• _Directions_: Please reproduce the lines below word for word, starting at the line that contains "Additionally, MarkupKit adds" and ending with the final line.

• _Entries provided_:

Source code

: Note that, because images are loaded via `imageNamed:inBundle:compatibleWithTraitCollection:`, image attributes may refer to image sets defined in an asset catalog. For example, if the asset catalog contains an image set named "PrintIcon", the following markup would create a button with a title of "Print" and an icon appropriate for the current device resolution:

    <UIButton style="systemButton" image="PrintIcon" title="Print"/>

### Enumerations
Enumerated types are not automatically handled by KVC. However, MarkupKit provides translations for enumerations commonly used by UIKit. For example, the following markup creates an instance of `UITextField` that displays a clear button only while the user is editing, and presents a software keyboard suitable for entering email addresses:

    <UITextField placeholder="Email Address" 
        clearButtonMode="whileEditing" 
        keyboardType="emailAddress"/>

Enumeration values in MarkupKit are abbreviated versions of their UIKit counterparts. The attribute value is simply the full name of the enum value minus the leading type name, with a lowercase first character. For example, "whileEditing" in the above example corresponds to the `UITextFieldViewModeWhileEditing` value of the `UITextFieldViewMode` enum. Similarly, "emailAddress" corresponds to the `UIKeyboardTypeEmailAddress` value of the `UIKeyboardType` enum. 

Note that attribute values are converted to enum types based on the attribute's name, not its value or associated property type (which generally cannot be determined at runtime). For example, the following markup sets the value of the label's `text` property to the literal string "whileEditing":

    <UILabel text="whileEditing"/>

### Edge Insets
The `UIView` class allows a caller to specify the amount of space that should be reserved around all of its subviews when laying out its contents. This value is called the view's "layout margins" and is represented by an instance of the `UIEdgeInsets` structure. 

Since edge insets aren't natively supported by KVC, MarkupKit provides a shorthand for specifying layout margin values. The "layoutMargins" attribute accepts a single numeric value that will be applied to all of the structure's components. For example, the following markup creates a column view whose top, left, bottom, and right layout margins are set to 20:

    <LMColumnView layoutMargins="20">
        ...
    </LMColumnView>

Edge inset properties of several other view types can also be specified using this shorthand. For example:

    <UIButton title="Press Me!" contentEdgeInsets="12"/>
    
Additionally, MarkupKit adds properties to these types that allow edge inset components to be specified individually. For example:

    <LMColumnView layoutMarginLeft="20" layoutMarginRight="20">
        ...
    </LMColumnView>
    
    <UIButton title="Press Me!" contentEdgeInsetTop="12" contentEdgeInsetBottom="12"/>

• _Your response_:
Additionally, MarkupKit adds properties to these types that allow edge inset components to be specified individually. For example:

    <LMColumnView layoutMarginLeft="20" layoutMarginRight="20">
        ...
    </LMColumnView>
    
    <UIButton title="Press Me!" contentEdgeInsetTop="12" contentEdgeInsetBottom="12"/>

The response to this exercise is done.